When it gets too complicated for senior auditors, send in a “college-aged intern.”
For PricewaterhouseCoopers, having for years rubber-stamped as outside auditor the financial statements of Colonial Bank in Alabama is getting expensive.
Colonial, the 25th largest bank in the US at the time, collapsed unceremoniously in 2009, brought down in part by a $2.3 billion fraud scheme it had going on with its biggest customer, Taylor Bean & Whitaker Mortgage, the 12th largest mortgage lender in the US, which had collapsed shortly before the bank.
The FDIC, which took over Colonial and made its insured depositors whole, was not amused. In November 2012, it sued PwC as the outside auditor of Colonial, accusing it of negligently auditing the bank from 2003 to 2005 and in 2008.
Today, federal district judge Barbara Jacobs Rothstein ruled that PwC, which in December was found negligent in detecting the fraud scheme at the bank, must pay the FDIC $625.3 million in damages, the full amount the FDIC had requested – and one of the largest awards for accounting malpractice.
Others involved in the scheme:
- In February, Deloitte & Touche, which had been Taylor Bean’s outside auditor, had settled allegations by the Justice Department for $149.5 million.
- In April, Crowe Horwath, which had been Colonial’s internal auditor, had settled allegations by the FDIC for $60 million.
- In 2016, PwC had settled with Taylor Bean’s bankruptcy trustee, but terms were not disclosed.
- Taylor Bean’s former Chairman Lee Farkas is serving a 30-year stint in the hoosegow after his 2011 conviction on 14 fraud and conspiracy charges.
- Several other people, including employees of Colonial, pleaded guilty or were convicted for their roles in the scheme.
Today’s ruling was about the amount of the award. In December, Judge Rothstein had already ruled that PwC had negligently failed to design and perform the audits, based on PwC’s own admissions, to detect the $2.3-billion fraud scheme between Colonial and Taylor Bean. It was the first time that a federal district judge ruled that an audit firm was liable for failing to detect a fraud under the Sarbanes-Oxley act.
In the December ruling, Judge Rothstein had found, according to Reuters:
The auditor relied on the chief architect of the fraud, Taylor Bean chair Lee Farkas, to verify key information about the collateral underlying a Colonial credit facility for Taylor Bean. PwC also signed off on Colonial’s audit without ever understanding the third and most complex iteration of the fraud, which involved a credit facility based on phantom mortgage securitizations.
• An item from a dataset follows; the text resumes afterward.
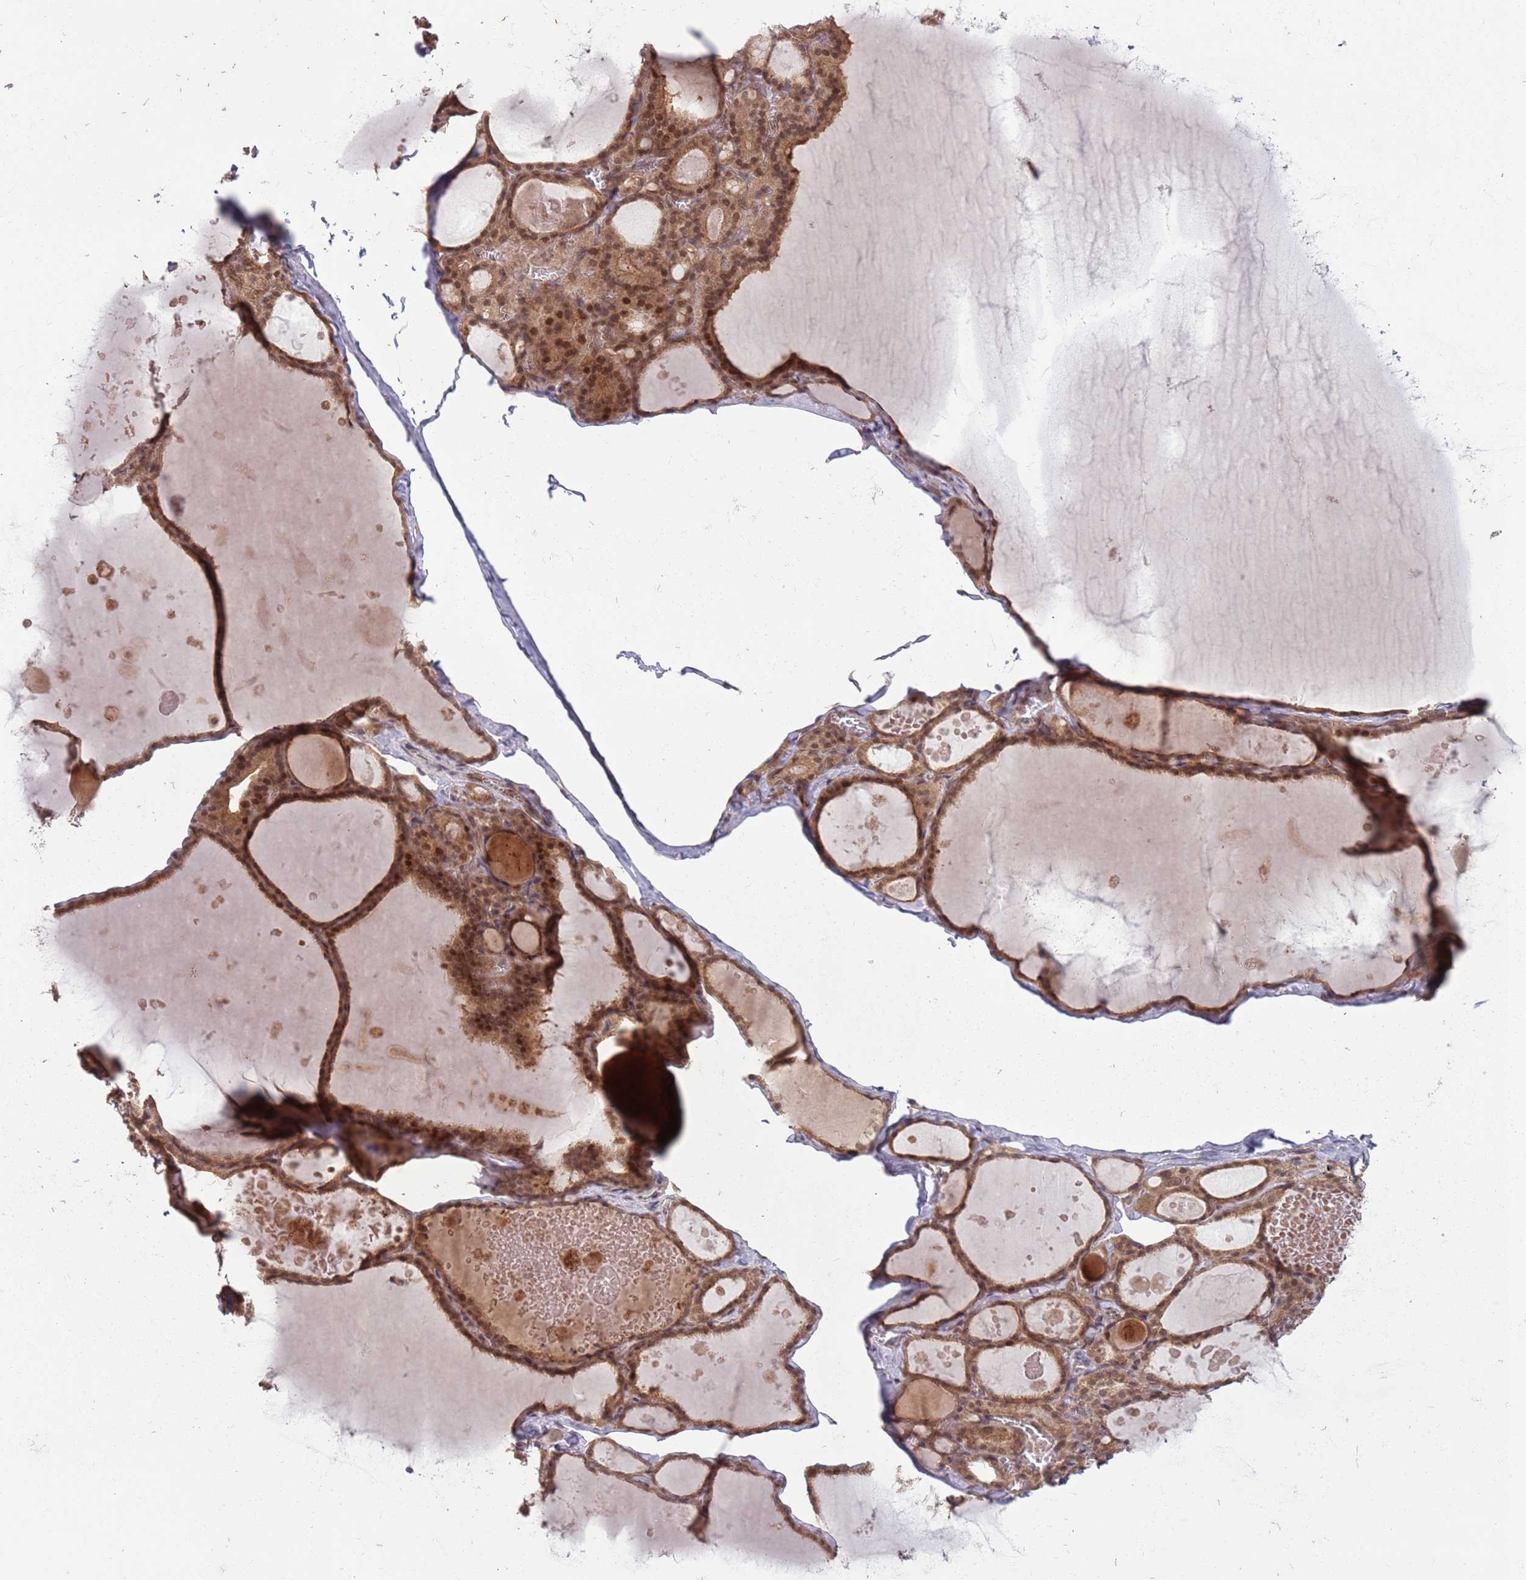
{"staining": {"intensity": "moderate", "quantity": ">75%", "location": "cytoplasmic/membranous,nuclear"}, "tissue": "thyroid gland", "cell_type": "Glandular cells", "image_type": "normal", "snomed": [{"axis": "morphology", "description": "Normal tissue, NOS"}, {"axis": "topography", "description": "Thyroid gland"}], "caption": "Moderate cytoplasmic/membranous,nuclear expression for a protein is appreciated in about >75% of glandular cells of unremarkable thyroid gland using immunohistochemistry.", "gene": "ADAMTS3", "patient": {"sex": "male", "age": 56}}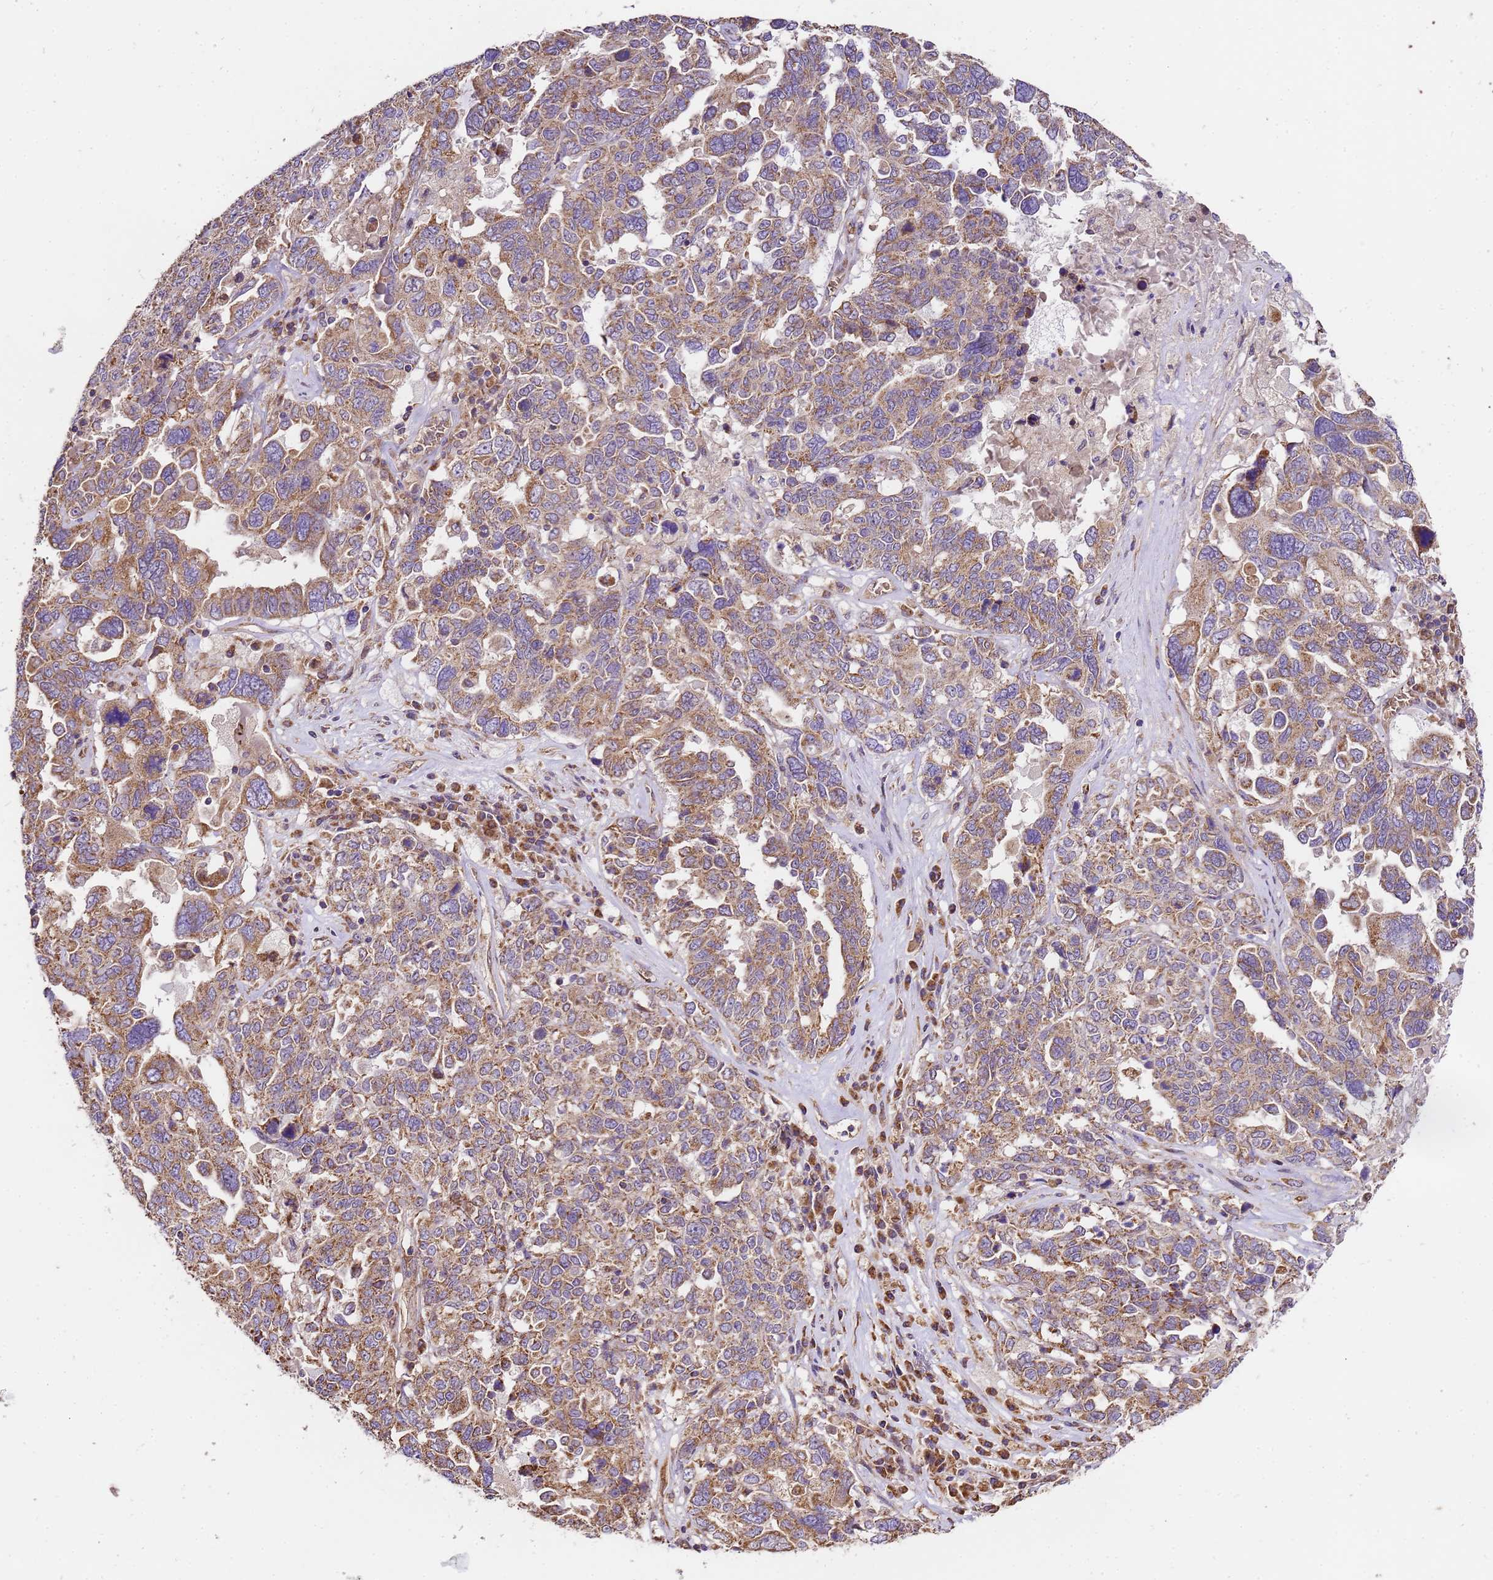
{"staining": {"intensity": "moderate", "quantity": ">75%", "location": "cytoplasmic/membranous"}, "tissue": "ovarian cancer", "cell_type": "Tumor cells", "image_type": "cancer", "snomed": [{"axis": "morphology", "description": "Carcinoma, endometroid"}, {"axis": "topography", "description": "Ovary"}], "caption": "Protein staining demonstrates moderate cytoplasmic/membranous positivity in approximately >75% of tumor cells in ovarian cancer (endometroid carcinoma).", "gene": "LRRIQ1", "patient": {"sex": "female", "age": 62}}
After an auditor who was supposed to make sense of the transactions gave up, saying they were “above his pay grade,” PwC assigned a college-aged intern to evaluate the nearly $600 million asset.
Judge Rothstein was distinctly harsh about PwC’s failings. Basing Colonial’s certification on Farkas’ account of Taylor Bean’s collateral was “quintessentially the same as asking the fox to report on the condition of the hen house,” she wrote. And charging an intern to decipher a loan facility beyond the expertise of a senior auditor was a “truly astonishing” departure from PwC’s mandate, the judge wrote.
And there’s more…
Taylor Bean was one of Colonial’s most important customers, Judge Rothstein said, and the bank was at first eager to help the mortgage lender survive overdrafts. Later, as the fraud ballooned, Colonial execs frantically tried to recoup Colonial’s money from Taylor Bean. According to the judge’s decision, over the course of several years, to keep the scheme secret, Colonial execs lied to PwC auditors, circumvented internal controls by “recycling” mortgage data and even created wire transfers to trick PwC into believing Taylor Bean collateral mortgages had been paid off.
Today’s ruling awards the FDIC the full damages it had sought. PwC had earlier asked the judge to keep the damage award down to $306.7 million. Today, PwC said that it intends “to pursue an appeal of this matter at the earliest opportunity.”
And the bitter irony?
PwC is the same audit firm that confidence-inspiringly and diligently performs the annual audits of the financial statements of each of the 12 regional Federal Reserve Banks – such as the New York Fed and the San Francisco Fed – along with the combined financial statements of the Federal Reserve System. So when things get complex – and there surely are very complex and immense transactions at the Fed – and senior auditors can’t figure out what they’re looking at and can’t make heads or tails of it, they’re sending in a “college-aged intern” to paper over it?
PwC is also the firm that audited the financial statements of construction and outsourcing giant Carillion, which collapsed in January. PwC is part of the audit oligarchy that is now down to just four mega-firms, and they audit nearly all of the S&P 500 companies while also providing a host of consulting and tax services.